Gamble: Absolutely. What type of staff do you have with you doing the training?
Krieger: We have a variety of staff. There’s a dedicated staff that works on our ambulatory offering through MyPractice Community, and some of the MyPractice Healthcare Solutions. But as we enter into other types of projects, we pull staff from our internal resources to help augment those needs. We also have relationships with other entities. One in particular with Dell where we do some collaboration that allows us to augment staff requirements as needed so we can flex up as the need arises for larger engagements. So we can pull staff and we can pull personnel from a number of different places depending upon the needs of the project.
Gamble: And you have people on your staff who are clinicians as well?
Krieger: Yes. Our core staff — our analysts and builders and things like that — are IT-focused, but generally have clinical backgrounds. We have physicians and nurses and other caregivers that participate in both the development and the implementation of all these systems.
Gamble: I’m sure that’s something that can certainly make a difference when a person who’s being trained can turn to them and say, how did you actually do this, and how did you incorporate this into your workflow?

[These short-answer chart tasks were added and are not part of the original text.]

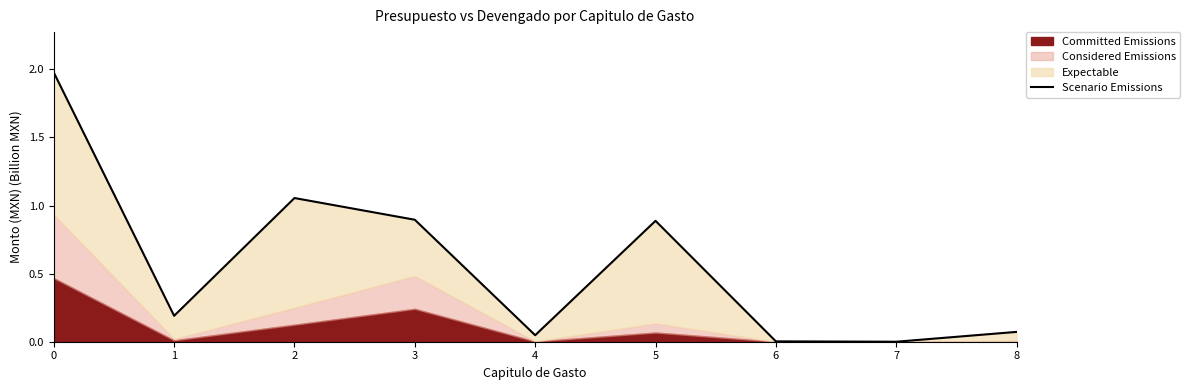

How many lines are shown in the chart?

1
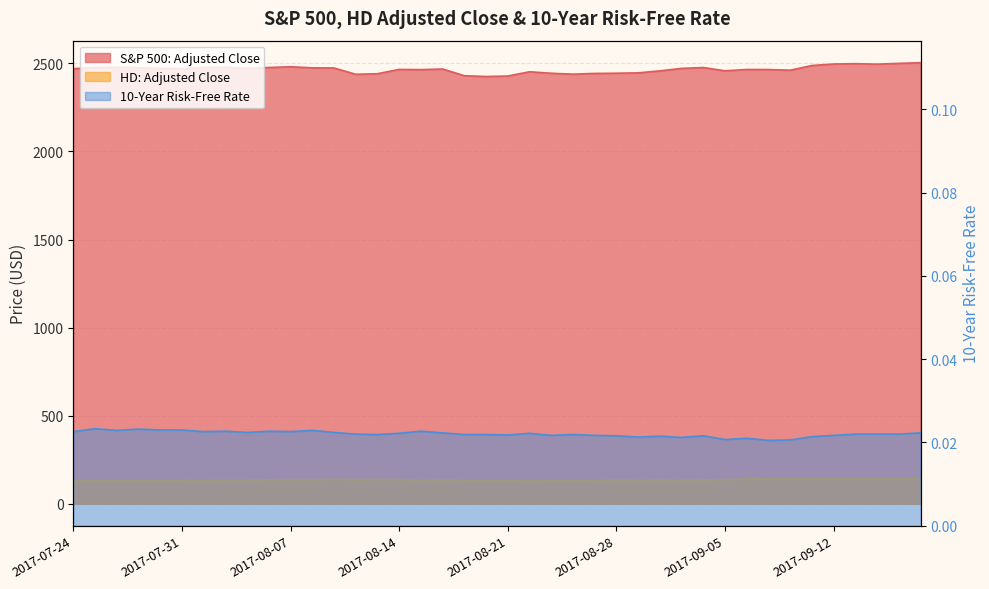

Which series has the largest total across all categories?

S&P 500: Adjusted Close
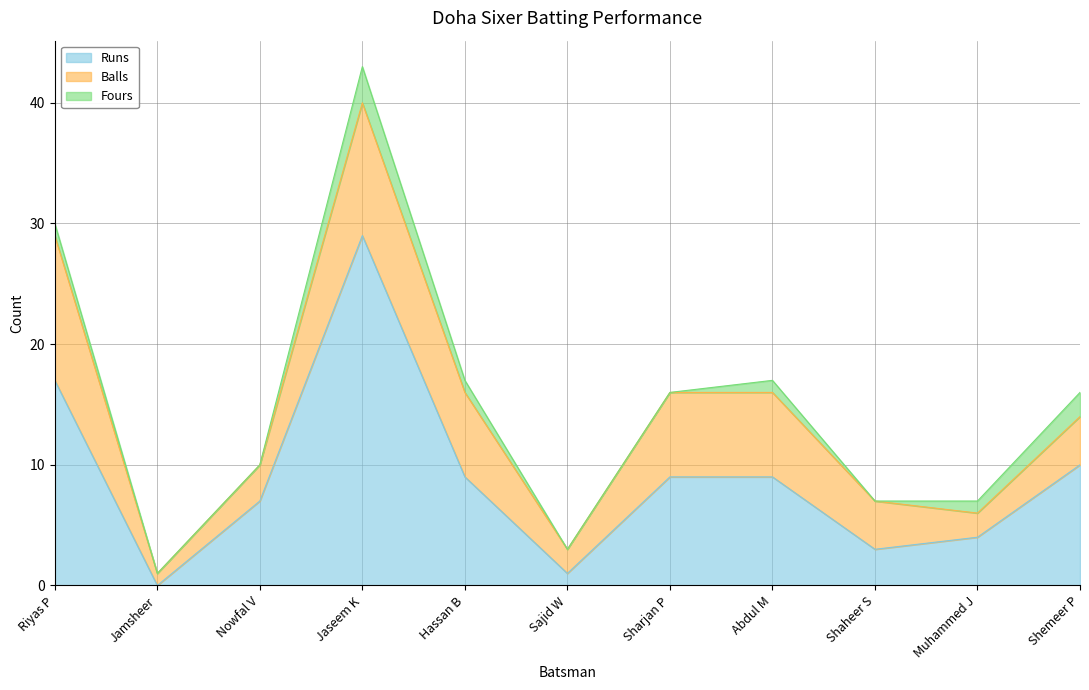

What position from the right is Sajid W?

6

Krieger: Right, and I think it’s important, both in the training but also from the development standpoint. If workflows are developed by people that don’t truly understand the nature of what needs to be done, you don’t end up with a product that’s going to be generally acceptable to the end users. But if the end users are really the core group of people that identifies the workflow and helps develop the end product or the experience for that end user, then you have a much greater likelihood of being accepted by the sum total of users rather than something that’s developed in a vacuum without end-user input.
Gamble: You mentioned Dell. This is something kicked off earlier this year, right?
Gamble: Can you talk a little bit about that?
Krieger: Sure. We’ve worked with Dell for a number of years in various capacities and this collaboration really does two things. One, Dell provides an expertise in both the hardware infrastructure and architecture that’s needed to run many of our EHR systems. They offer both a hosted solution as well as a non-hosted solution, but on a platform that is at a lower price point than what is traditionally used for, say, Epic installs or Epic implementations. By combining our expertise and their expertise in hardware, and their experience with healthcare consulting and our expertise in the use of the Epic platform and understanding the needs of the caregivers, it provides a compelling solution that we can offer other organizations.
Gamble: You’re really doing a lot as far as the external businesses. That’s something that seems like it’s really become a big focus of Cleveland Clinic.
Krieger: I think there are different ways for an organization to expand. You can expand through building hospitals and buying hospitals and things like that, or you can expand by partnerships with other health systems. Certainly though partnerships, the nature of health information technology allows us to connect through our information and provide better care for patients that are often shared by health systems. If we can expand that footprint in that manner through this network of engagement with other health systems, it’s really a more cost-effective way to expand and deliver care to patients, no matter where they’re located.